На аллее – узкой, вдвоем не пройдешь – не было ни души. Шевалье замедлил шаг. Вскоре из-за дальнего ангела показалась знакомая фигура. Леон махнул рукой. Кажется, там поворот и еще одна аллея.

Исчез...

День выдался теплый. Огюст упарился в рединготе. Однако сейчас, на мрачной и пустой аллее, он почувствовал внезапный холод. Небо над головой наливалось теменью. Лето! И ветра нет, и туч... На ходу, в спешке, он застегнулся на все пуговицы. Левый локоть больно ударился о камень.

Проклятая аллея!

«Так нельзя. Береги силы. Ты устал. Не спал две ночи. Вот и начало шатать. Подумаешь, локоть ударил...»

Вперед!

Если он верно запомнил, Николя повернул где-то здесь. Куда? Надгробия стояли тесно, впритык. Мелькнула и пропала мысль о нелепости происходящего. Заблудиться на кладбище Монпарнас, среди дюжины памятников – в такое никто не поверит. Добро бы еще на Дез Ар, где хоронят со времен Людовика Святого. Чепуха, он просто не заметил нужный поворот.

Надо вернуться.

Огюст вытер ладонью вспотевшую, несмотря на холод, шею. Глянул в проход между равнодушными плитами. Десять шагов. Два... Пять... Семь...

Пришли.

Не очень понимая, что делает, он протянул руку и засмеялся. Пальцы уперлись в камень. Высокая стела загораживала путь. Аллеи не было. Исчезла.
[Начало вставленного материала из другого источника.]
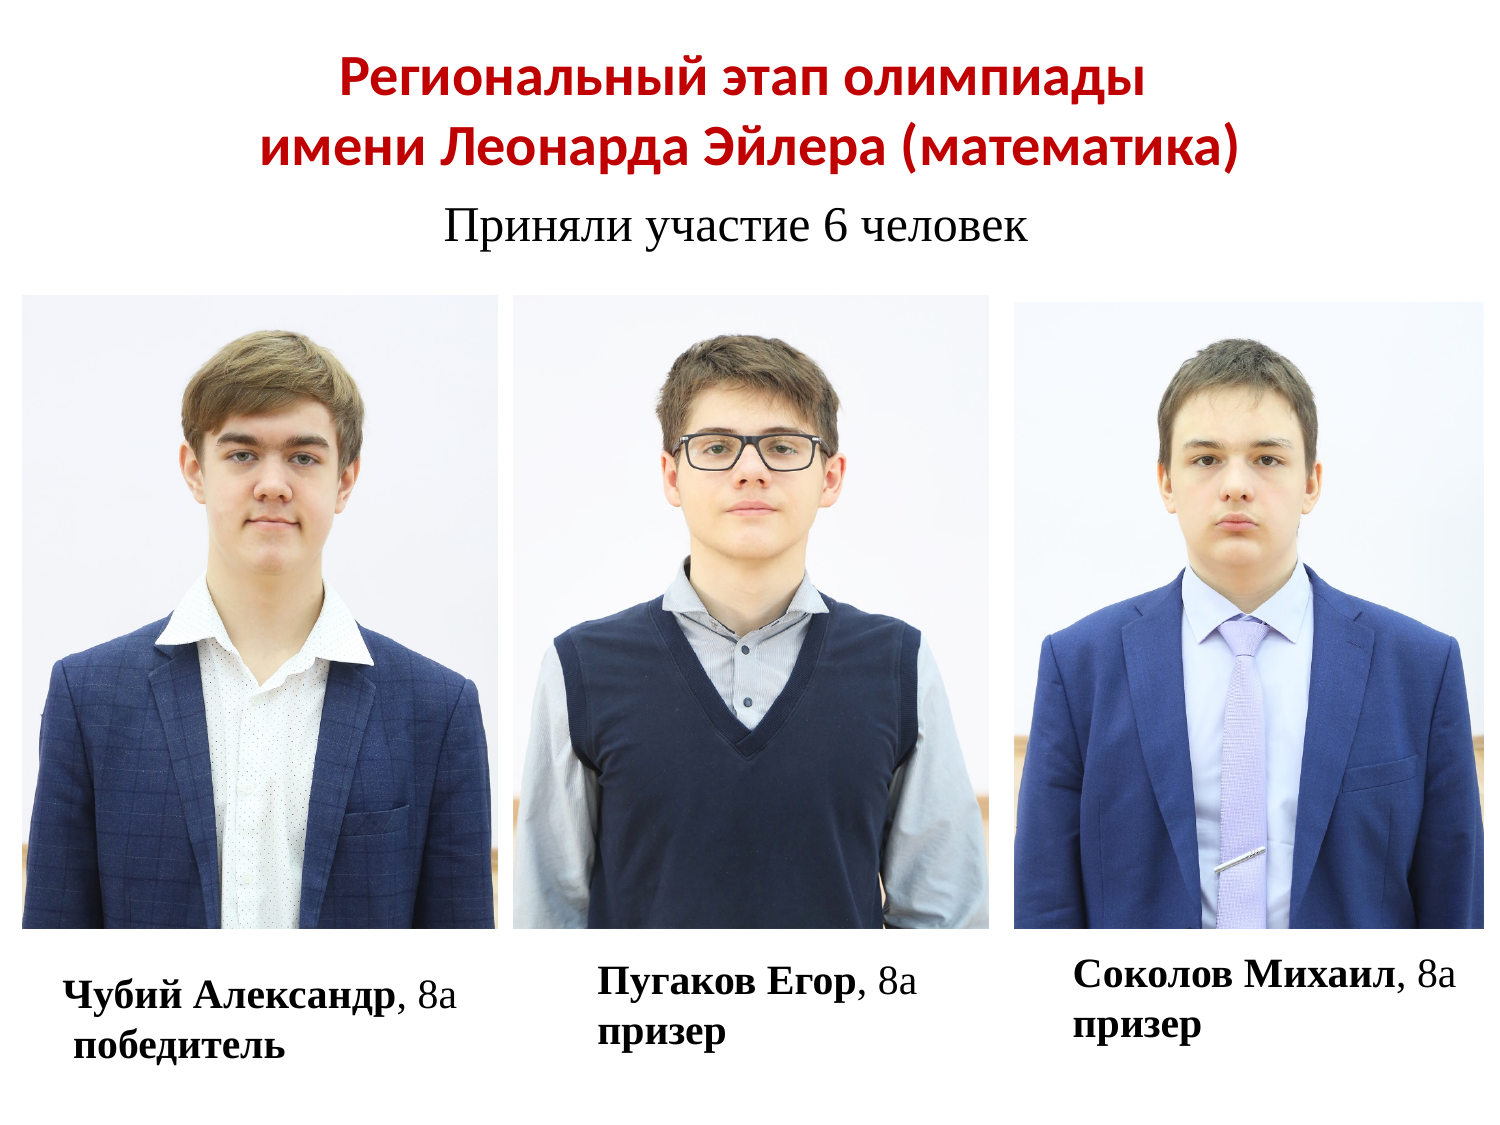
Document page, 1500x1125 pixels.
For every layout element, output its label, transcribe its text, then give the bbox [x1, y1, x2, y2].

picture [513, 295, 989, 929]
text_box Чубий Александр, 8а победитель [47, 959, 473, 1075]
picture [1013, 302, 1484, 929]
picture [22, 295, 498, 929]
text_box Региональный этап олимпиады имени Леонарда Эйлера (математика) [23, 30, 1477, 185]
text_box Соколов Михаил, 8а призер [1057, 938, 1483, 1053]
text_box Пугаков Егор, 8а призер [582, 945, 943, 1061]
text_box Приняли участие 6 человек [428, 184, 1097, 259]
Продолжая смеяться, Огюст присел у подножия. Захотел прочитать надпись, но буквы расплывались, съеживались, прятались друг за дружку. Какая, собственно, разница? Главное, кто-то определенно спятил – или наглая каменюка, или он сам. А поскольку надгробия сходят с ума реже, чем люди...

Хорошо сидеть, подумал он. Спокойно. Закусив губу, Шевалье согнал с лица усмешку (нашел, дурень, где смеяться!) и глубоко вздохнул. Ничего, ничего, как сказал бы пухлый Николя.
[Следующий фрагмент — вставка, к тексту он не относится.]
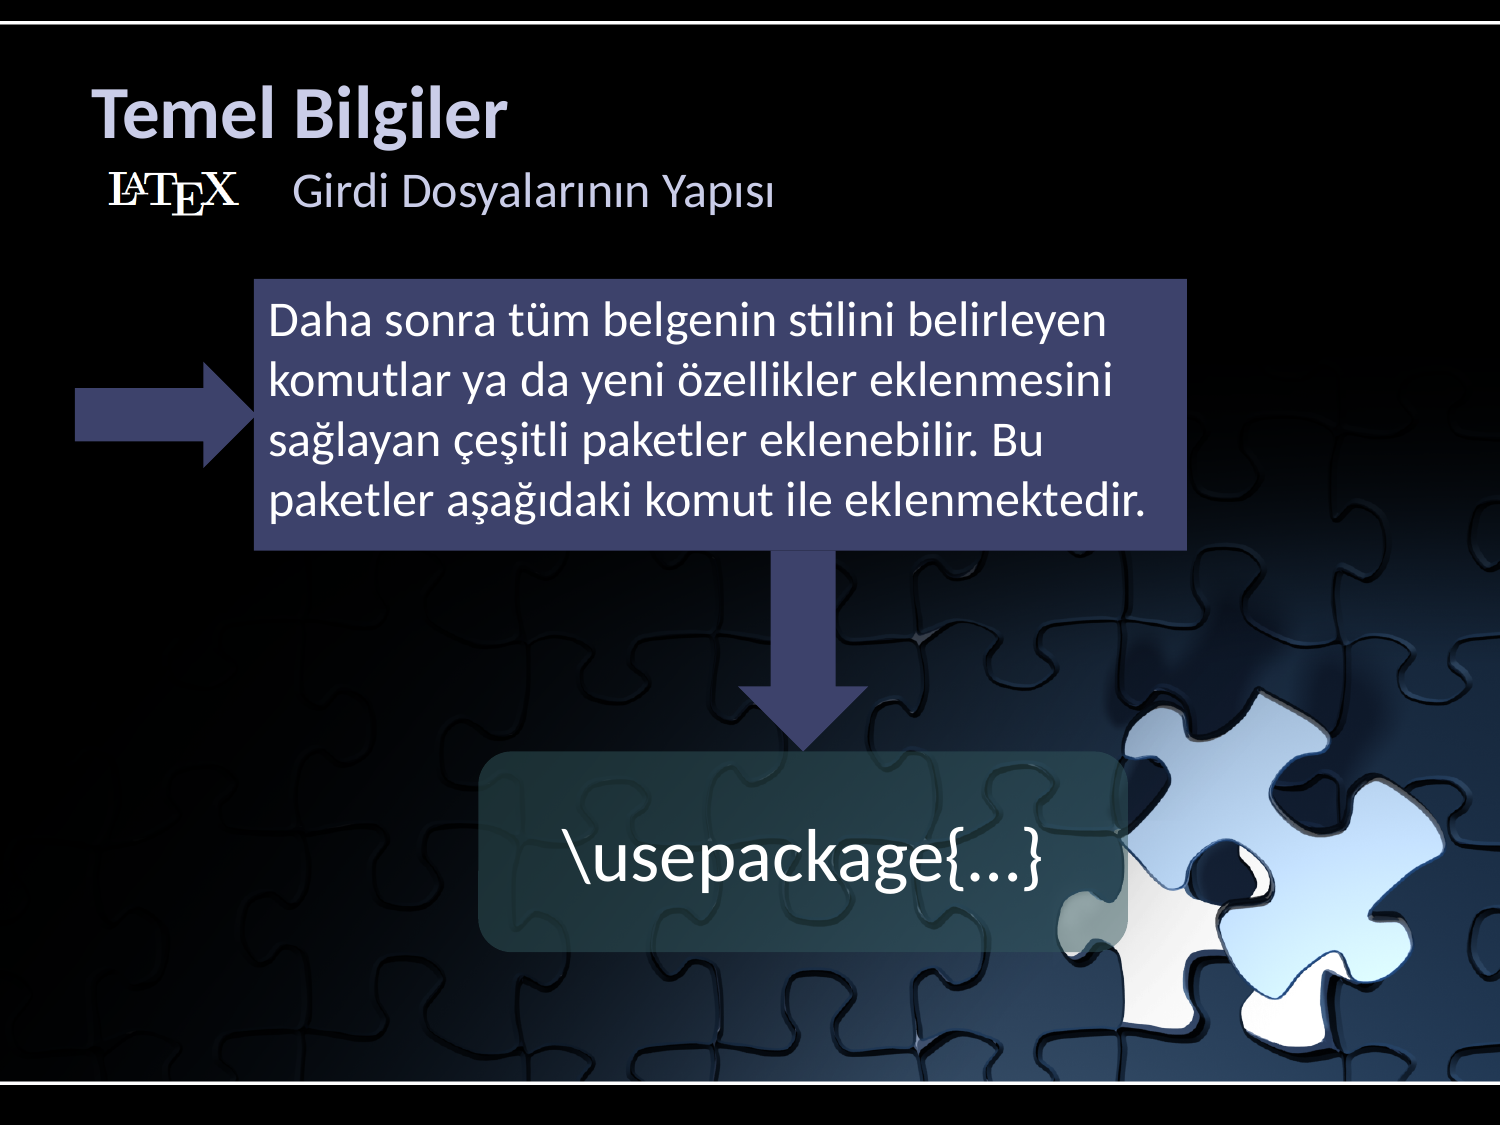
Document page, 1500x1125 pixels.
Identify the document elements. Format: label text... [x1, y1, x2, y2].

Он устал и переволновался.

Неподалеку звякнул колокольчик – легкий, хрустальный. Про них Огюст наслушался в детстве. Хрустальные колокольчики, феи, лесные человечки... полевые... кладбищенские...

– Новенький! Новенький! Новенький-новенький-новенький! – звонкими голосами отозвался хрусталь. – Новенький! Пришел-пришел!
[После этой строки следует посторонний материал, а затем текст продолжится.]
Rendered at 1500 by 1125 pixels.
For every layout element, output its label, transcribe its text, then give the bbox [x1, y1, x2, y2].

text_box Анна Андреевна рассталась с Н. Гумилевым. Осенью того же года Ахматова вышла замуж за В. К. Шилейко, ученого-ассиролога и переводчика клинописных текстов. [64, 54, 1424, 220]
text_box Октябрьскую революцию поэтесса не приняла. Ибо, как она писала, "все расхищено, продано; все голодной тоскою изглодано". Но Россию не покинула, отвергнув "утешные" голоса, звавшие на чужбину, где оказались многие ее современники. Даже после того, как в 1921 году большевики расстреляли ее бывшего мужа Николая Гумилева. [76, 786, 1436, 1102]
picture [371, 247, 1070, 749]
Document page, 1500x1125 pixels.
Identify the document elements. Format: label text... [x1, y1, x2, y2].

Колокольчикам было весело. Их голоса кружились возле лица, глаз и губ.

Кто так поздно к нам пришел?

В нашу компанию, к Маржолен?

Кто так поздно к нам пришел?

Гей, гей, от самой реки?

Это бедный шевалье,

В нашу компанию, к Маржолен.

Это бедный шевалье,

Гей, гей, от самой реки.

Песню Огюст знал. «Рекой», просто «рекой», без уточнений, называли красавицу Рону. А «шевалье» – если не с большой буквы, а с обычной...

К дочке нашей он спешит,

В нашу компанию, к Маржолен.

К дочке нашей он спешит,

Гей, гей, от самой реки.

Дворян в роду не было. Крепостные, выкупившиеся у местного барона пару веков назад, честно выращивали маслины возле Гренобля. Прадед накопил денег на патент нотариуса и переехал в Ним. Фамилия и в самом деле подгуляла. В страшные годы Революции дед попытался сменить ее на Равенство или хотя бы Братство, написал заявление в Комитет Бдительности, дал объявление в газету. Не успел – попал на гильотину, день в день с Дантоном. Так и осталось – Шевалье.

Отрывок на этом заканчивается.